他走出房间,努力让自己的声音听起来轻鬆。

“妈,我跟同学约好了,最后两个月住学校宿舍,方便考试周复习。”

吴妈妈回过头,眼神里带著些许担忧,却没有怀疑。

“行,那你注意身体,別熬太晚。”

“哦,对了,我之前打工是为了赚钱发展自己的兴趣,现在钱够了,您別操心。”

吴妈妈笑了,眼角的皱纹都舒展开。

“好,我儿子长大了,知道心疼妈了。”

吴所畏不敢再多待一秒,他怕自己会露馅。

“那我走了,妈。”

身后传来吴妈妈喋喋不休的叮嘱,压得他胸口发疼。

……

池骋的公寓里一片寂静。

他拨通一个电话。

“刚子。”

电话那头传来一个恭敬又带著点圆滑的声音。

“池少,您吩咐。”

“把我臥室的浴室门换了。”

刚子在那头愣了一下。

“换、换个什么样的?您那门不是刚装的义大利货么?”

“换成调光玻璃的。”

“调光……玻璃?”

刚子显然没跟上自家少爷的脑迴路。

“池少,那玩意儿一按就透明了,装浴室……”

“让你换你就换。”池骋的声音沉了下去。“要快。

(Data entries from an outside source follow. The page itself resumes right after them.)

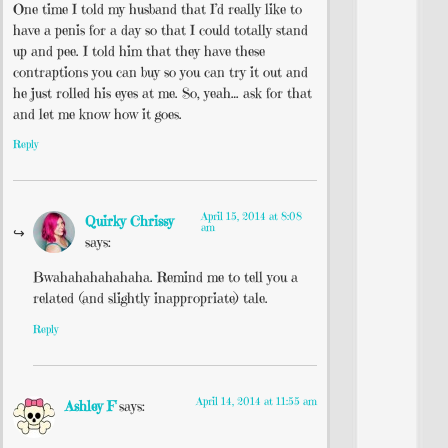
One time I told my husband that I’d really like to
have a penis for a day so that I could totally stand
up and pee. I told him that they have these
contraptions you can buy so you can try it out and
he just rolled his eyes at me. So, yeah… ask for that
and let me know how it goes.
Reply
April 15, 2014 at 8:08
Quirky Chrissy
am
says:
Bwahahahahahaha. Remind me to tell you a
related (and slightly inappropriate) tale.
Reply
April 14, 2014 at 11:55 am
Ashley F
says:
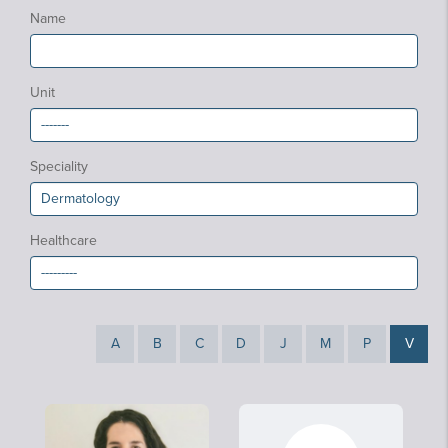
Name
Unit
Speciality
Healthcare
A
B
C
D
J
M
P
V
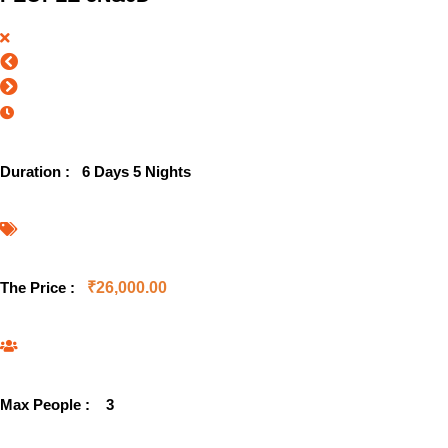
Duration :
6 Days 5 Nights
The Price :
₹
26,000.00
Max People :
3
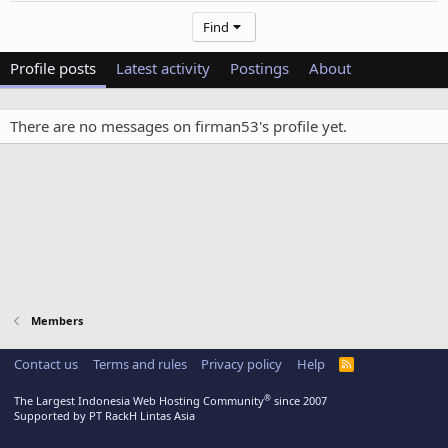
Find
Profile posts
Latest activity
Postings
About
There are no messages on firman53's profile yet.
Members
Contact us
Terms and rules
Privacy policy
Help
R
S
S
®
The Largest Indonesia Web Hosting Community
since 2007
Supported by PT RackH Lintas Asia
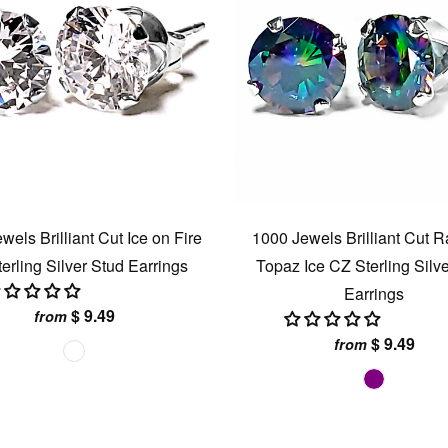
wels Brilliant Cut Ice on Fire
1000 Jewels Brilliant Cut 
erling Silver Stud Earrings
Topaz Ice CZ Sterling Silv
Earrings
$ 9.49
from
$ 9.49
from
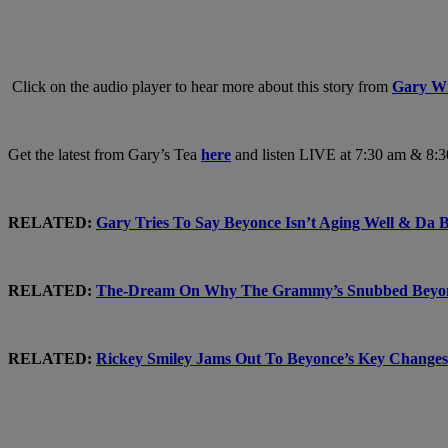
Click on the audio player to hear more about this story from
Gary Wi
Get the latest from Gary’s Tea
here
and listen LIVE at 7:30 am & 8:
RELATED:
Gary Tries To Say Beyonce Isn’t Aging Well & D
RELATED:
The-Dream On Why The Grammy’s Snubbed Bey
RELATED:
Rickey Smiley Jams Out To Beyonce’s Key Chan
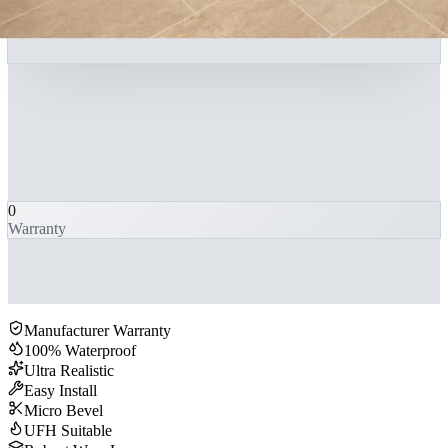
0
Warranty
Manufacturer Warranty
100% Waterproof
Ultra Realistic
Easy Install
Micro Bevel
UFH Suitable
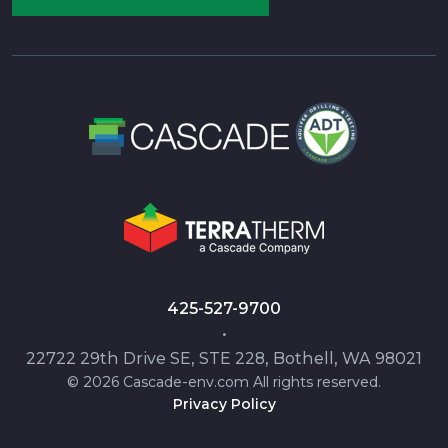
425-527-9700
•
22722 29th Drive SE, STE 228, Bothell, WA 98021
© 2026 Cascade-env.com All rights reserved.
Privacy Policy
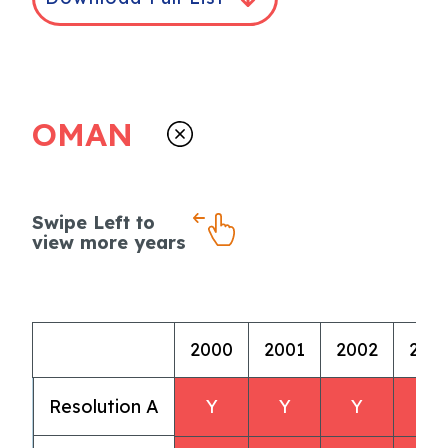
OMAN
Swipe Left to
view more years
2000
2001
2002
200
Resolution A
Y
Y
Y
Y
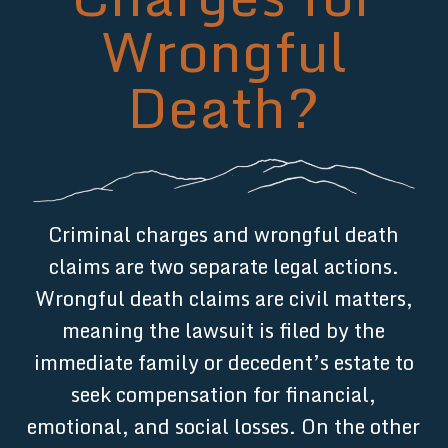
Wrongful
Death?
Criminal charges and wrongful death
claims are two separate legal actions.
Wrongful death claims are civil matters,
meaning the lawsuit is filed by the
immediate family or decedent’s estate to
seek compensation for financial,
emotional, and social losses. On the other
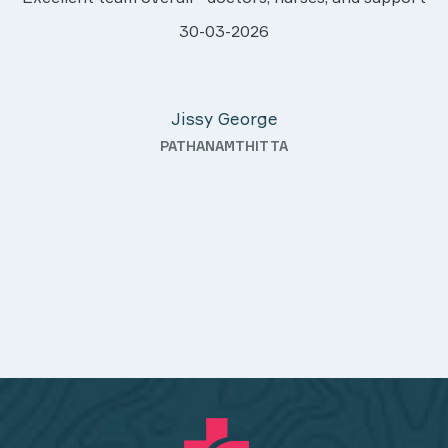
sincere thanks..
ing.
28-03-2026
 they
Davis Pottakaran
n after
KOTHAMANGALAM
tanding—
with a
d quality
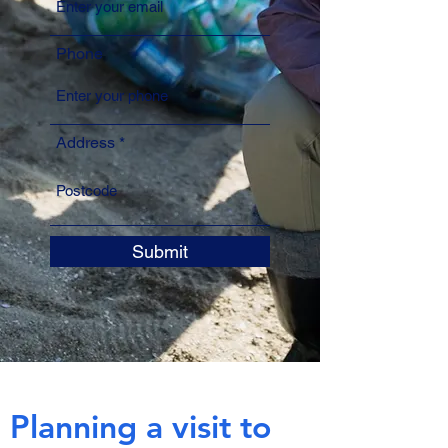
Phone
Address
Submit
Planning a visit to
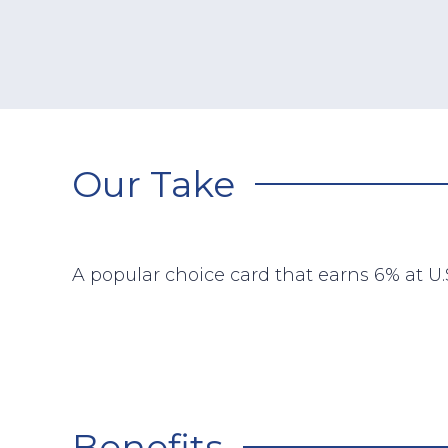
Our Take
A popular choice card that earns 6% at U.
Benefits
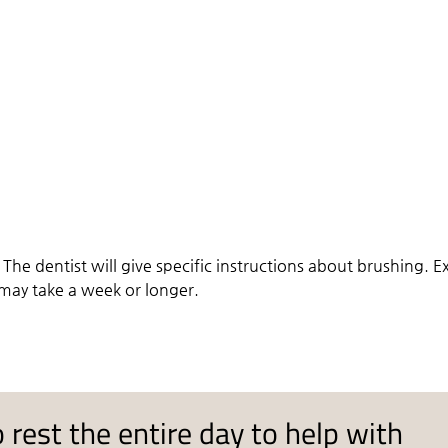
. The dentist will give specific instructions about brushing. E
 may take a week or longer.
 rest the entire day to help with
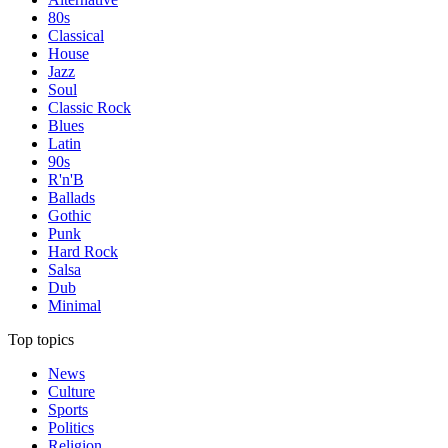
80s
Classical
House
Jazz
Soul
Classic Rock
Blues
Latin
90s
R'n'B
Ballads
Gothic
Punk
Hard Rock
Salsa
Dub
Minimal
Top topics
News
Culture
Sports
Politics
Religion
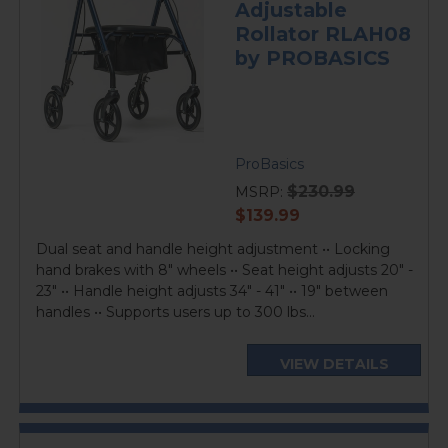
Adjustable
Rollator RLAH08
by PROBASICS
ProBasics
$230.99
MSRP:
current
$139.99
price
Dual seat and handle height adjustment •• Locking
hand brakes with 8" wheels •• Seat height adjusts 20" -
23" •• Handle height adjusts 34" - 41" •• 19" between
handles •• Supports users up to 300 lbs...
VIEW DETAILS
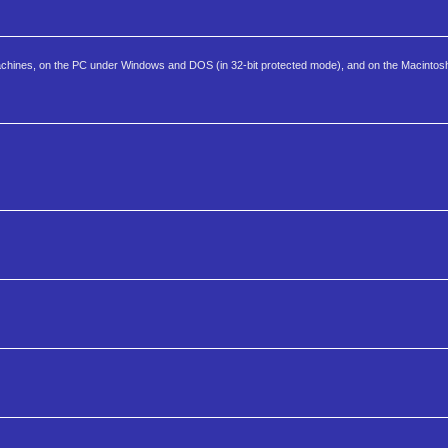
 machines, on the PC under Windows and DOS (in 32-bit protected mode), and on the Macintos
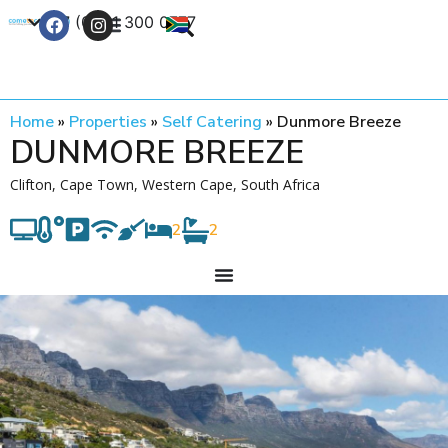
+27 (0) 21 300 0777
Contact Us
Home
»
Properties
»
Self Catering
»
Dunmore Breeze
DUNMORE BREEZE
Clifton, Cape Town, Western Cape, South Africa
2
2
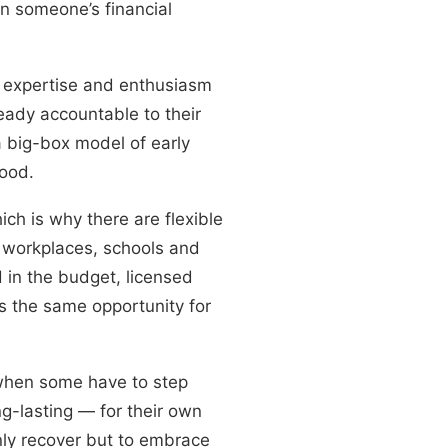
on someone’s financial
 expertise and enthusiasm
eady accountable to their
a big-box model of early
hood.
ich is why there are flexible
ng workplaces, schools and
d in the budget, licensed
s the same opportunity for
 when some have to step
ng-lasting — for their own
nly recover but to embrace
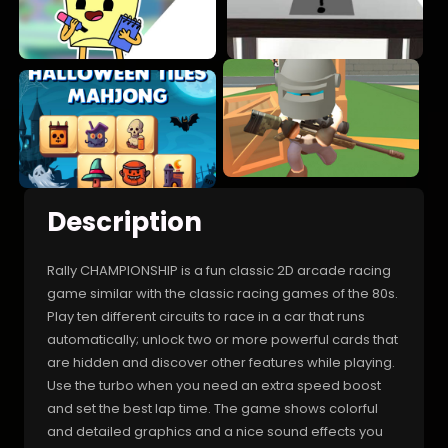
Description
Rally CHAMPIONSHIP is a fun classic 2D arcade racing
game similar with the classic racing games of the 80s.
Play ten different circuits to race in a car that runs
automatically; unlock two or more powerful cards that
are hidden and discover other features while playing.
Use the turbo when you need an extra speed boost
and set the best lap time. The game shows colorful
and detailed graphics and a nice sound effects you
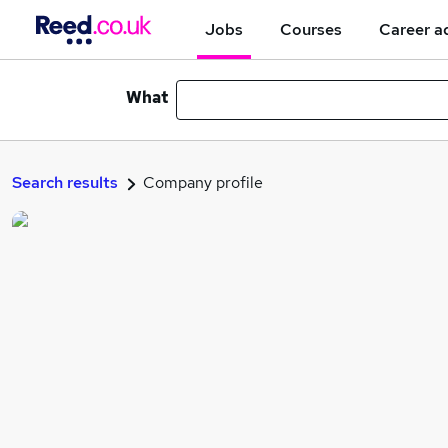
Jobs
Courses
Career a
What
Search results
Company profile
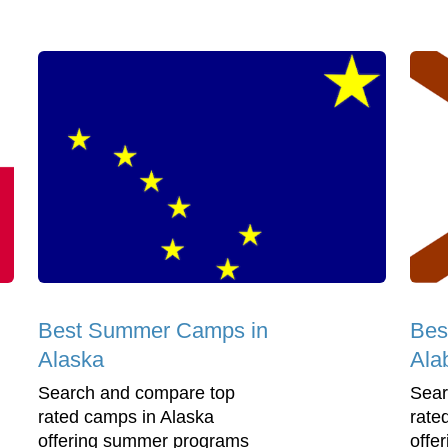
Best Summer Camps in
Bes
Alaska
Ala
Search and compare top
Sear
rated camps in Alaska
rate
offering summer programs
offe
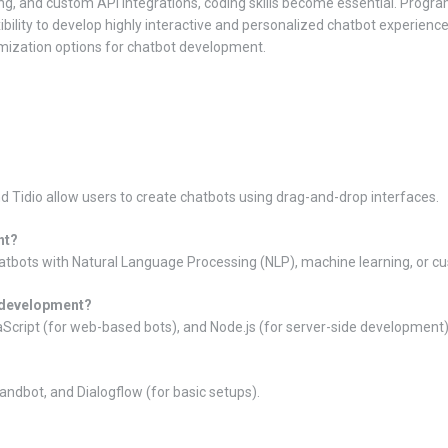
ng, and custom API integrations, coding skills become essential. Prog
bility to develop highly interactive and personalized chatbot experience
ization options for chatbot development.
 Tidio allow users to create chatbots using drag-and-drop interfaces.
nt?
hatbots with Natural Language Processing (NLP), machine learning, or c
 development?
cript (for web-based bots), and Node.js (for server-side development)
ndbot, and Dialogflow (for basic setups).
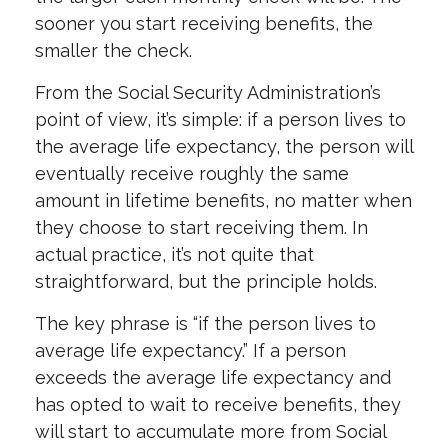
sooner you start receiving benefits, the
smaller the check.
From the Social Security Administration’s
point of view, it’s simple: if a person lives to
the average life expectancy, the person will
eventually receive roughly the same
amount in lifetime benefits, no matter when
they choose to start receiving them. In
actual practice, it’s not quite that
straightforward, but the principle holds.
The key phrase is “if the person lives to
average life expectancy.” If a person
exceeds the average life expectancy and
has opted to wait to receive benefits, they
will start to accumulate more from Social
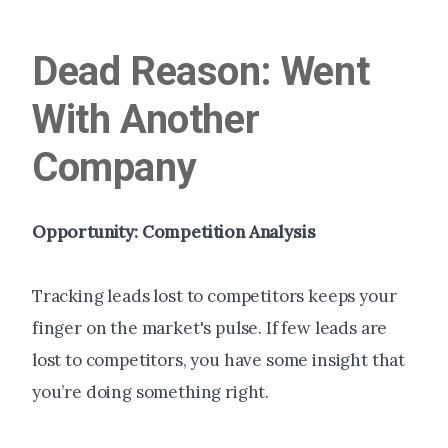
Dead Reason: Went
With Another
Company
Opportunity: Competition Analysis
Tracking leads lost to competitors keeps your
finger on the market's pulse. If few leads are
lost to competitors, you have some insight that
you’re doing something right.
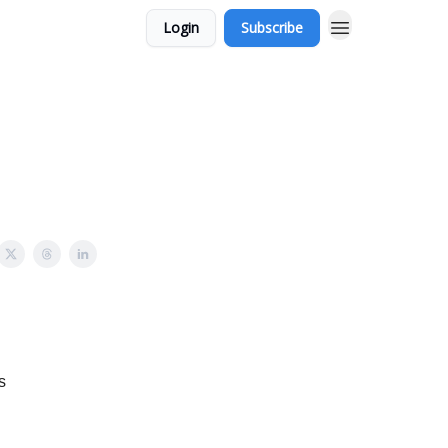
Login
Subscribe
s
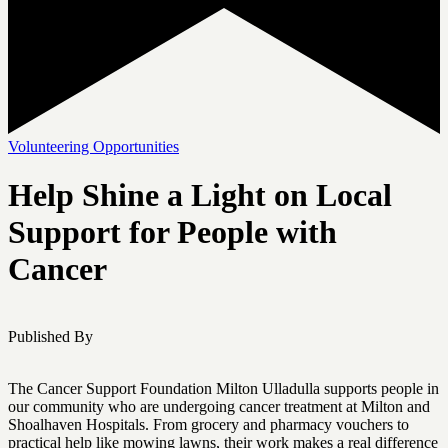
Volunteering Opportunities
Help Shine a Light on Local
Support for People with
Cancer
Published By
The Cancer Support Foundation Milton Ulladulla supports people in
our community who are undergoing cancer treatment at Milton and
Shoalhaven Hospitals. From grocery and pharmacy vouchers to
practical help like mowing lawns, their work makes a real difference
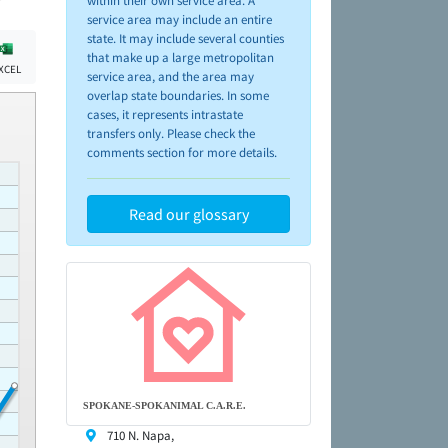
within their own service area. A
service area may include an entire
state. It may include several counties
that make up a large metropolitan
XCEL
service area, and the area may
overlap state boundaries. In some
cases, it represents intrastate
transfers only. Please check the
comments section for more details.
Read our glossary
SPOKANE-SPOKANIMAL C.A.R.E.
710 N. Napa,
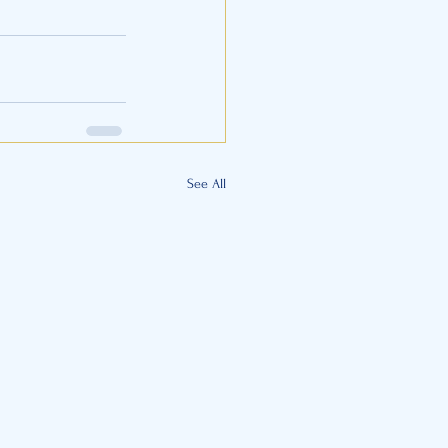
See All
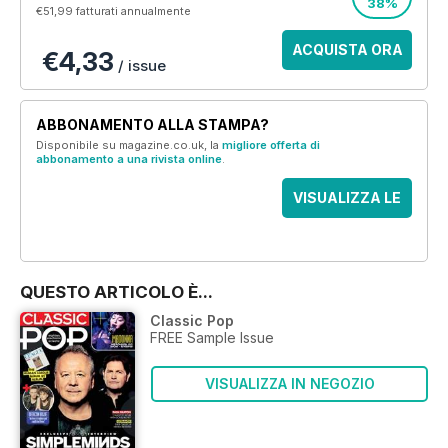
38%
€51,99
fatturati annualmente
ACQUISTA ORA
€4,33
/ issue
ABBONAMENTO ALLA STAMPA?
Disponibile su magazine.co.uk, la
migliore offerta di
abbonamento a una rivista online
.
VISUALIZZA LE
OFFERTE
QUESTO ARTICOLO È...
Classic Pop
FREE Sample Issue
VISUALIZZA IN NEGOZIO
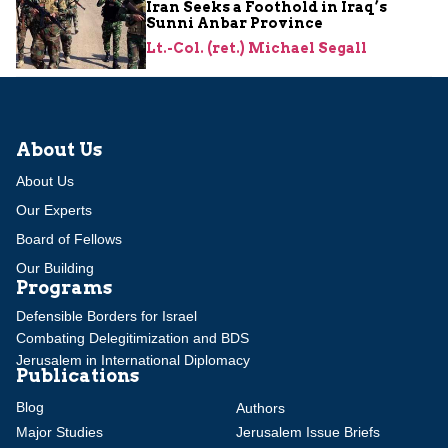
Iran Seeks a Foothold in Iraq’s
Sunni Anbar Province
Lt.-Col. (ret.) Michael Segall
About Us
About Us
Our Experts
Board of Fellows
Our Building
Programs
Defensible Borders for Israel
Combating Delegitimization and BDS
Jerusalem in International Diplomacy
Publications
Blog
Authors
Major Studies
Jerusalem Issue Briefs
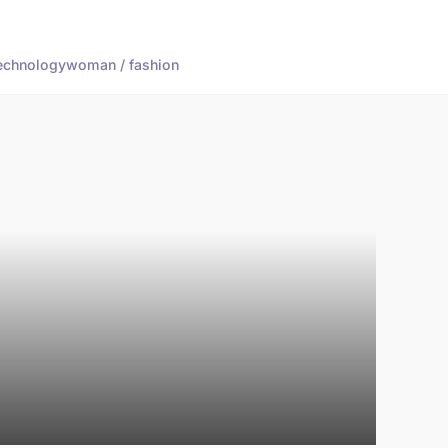
echnology
woman / fashion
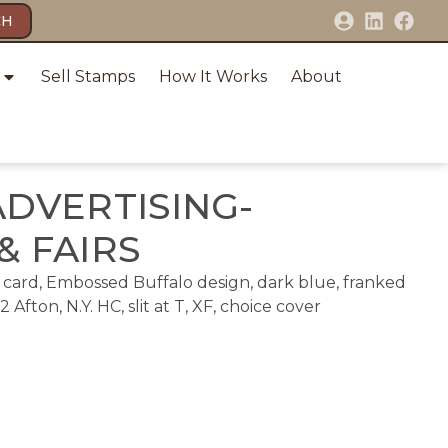
CH
Sell Stamps
How It Works
About
ADVERTISING-
& FAIRS
r card, Embossed Buffalo design, dark blue, franked
Afton, N.Y. HC, slit at T, XF, choice cover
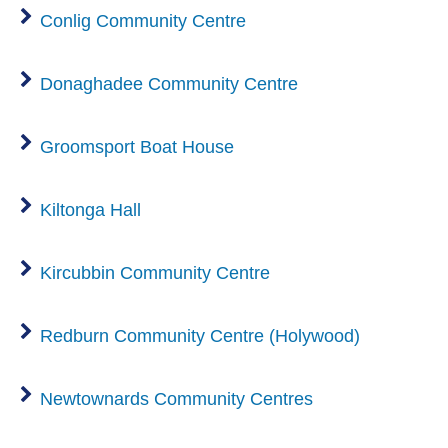
Conlig Community Centre
Donaghadee Community Centre
Groomsport Boat House
Kiltonga Hall
Kircubbin Community Centre
Redburn Community Centre (Holywood)
Newtownards Community Centres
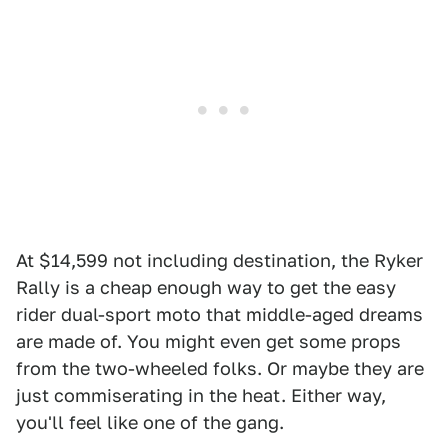
At $14,599 not including destination, the Ryker
Rally is a cheap enough way to get the easy
rider dual-sport moto that middle-aged dreams
are made of. You might even get some props
from the two-wheeled folks. Or maybe they are
just commiserating in the heat. Either way,
you'll feel like one of the gang.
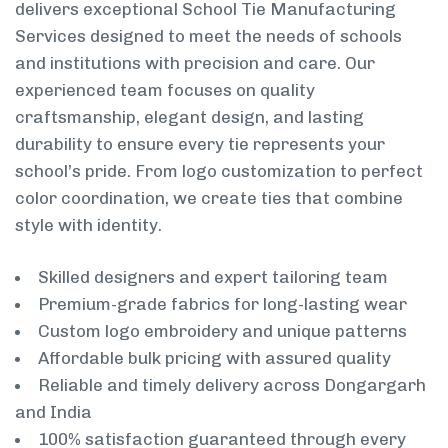
delivers exceptional School Tie Manufacturing
Services designed to meet the needs of schools
and institutions with precision and care. Our
experienced team focuses on quality
craftsmanship, elegant design, and lasting
durability to ensure every tie represents your
school’s pride. From logo customization to perfect
color coordination, we create ties that combine
style with identity.
Skilled designers and expert tailoring team
Premium-grade fabrics for long-lasting wear
Custom logo embroidery and unique patterns
Affordable bulk pricing with assured quality
Reliable and timely delivery across Dongargarh
and India
100% satisfaction guaranteed through every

”

电话被乾脆地掛断,留下刚子一个人在风中凌乱。

夜色渐深,吴所畏站在一栋灯火通明的独栋別墅前,感觉自己像个即將英勇就义的土匪。

他低头看了看自己。

三件t恤,两件件卫衣,卫衣外面还有两件厚外套。

下半身更是离谱,五条短裤,一条秋裤,外面还穿了两条牛仔裤,三条运动裤。

他把自己裹成了一个球,一个密不透风、移动缓慢的球。

汗水顺著额角往下淌,又闷又热,心跳得像是在打鼓。

他怕啊。

你说万一池骋这个疯子会对他就地正法怎么办?

多穿点,必须多穿点。

那剥苞米的时候,皮多点剥的时间还长呢。

他找机会逃脱的概率就更大了。

吴所畏在门口来回踱步,做了七八次心理建设,就是不敢抬手敲门。

二楼的落地窗后,一片漆黑。

池骋就站在那片黑暗里,像一头蛰伏的野兽,默不作声地欣赏著楼下焦躁不安的“球”。

他看著吴所畏在门口走来走去,看著他抬手又放下,嘴角的弧度越来越深。

真是……像愤怒的小鸟。

又过了半小时。

终於,吴所畏心一横,眼一闭,抬手重重地捶在了门上。

门应声而开。

池骋就站在门后,好整以暇地倚著门框,身上只穿了一件松垮的黑色丝质睡袍,领口敞开,露出结实的胸膛。

他的目光从上到下,慢悠悠地把吴所畏打量了一遍,语气戏謔。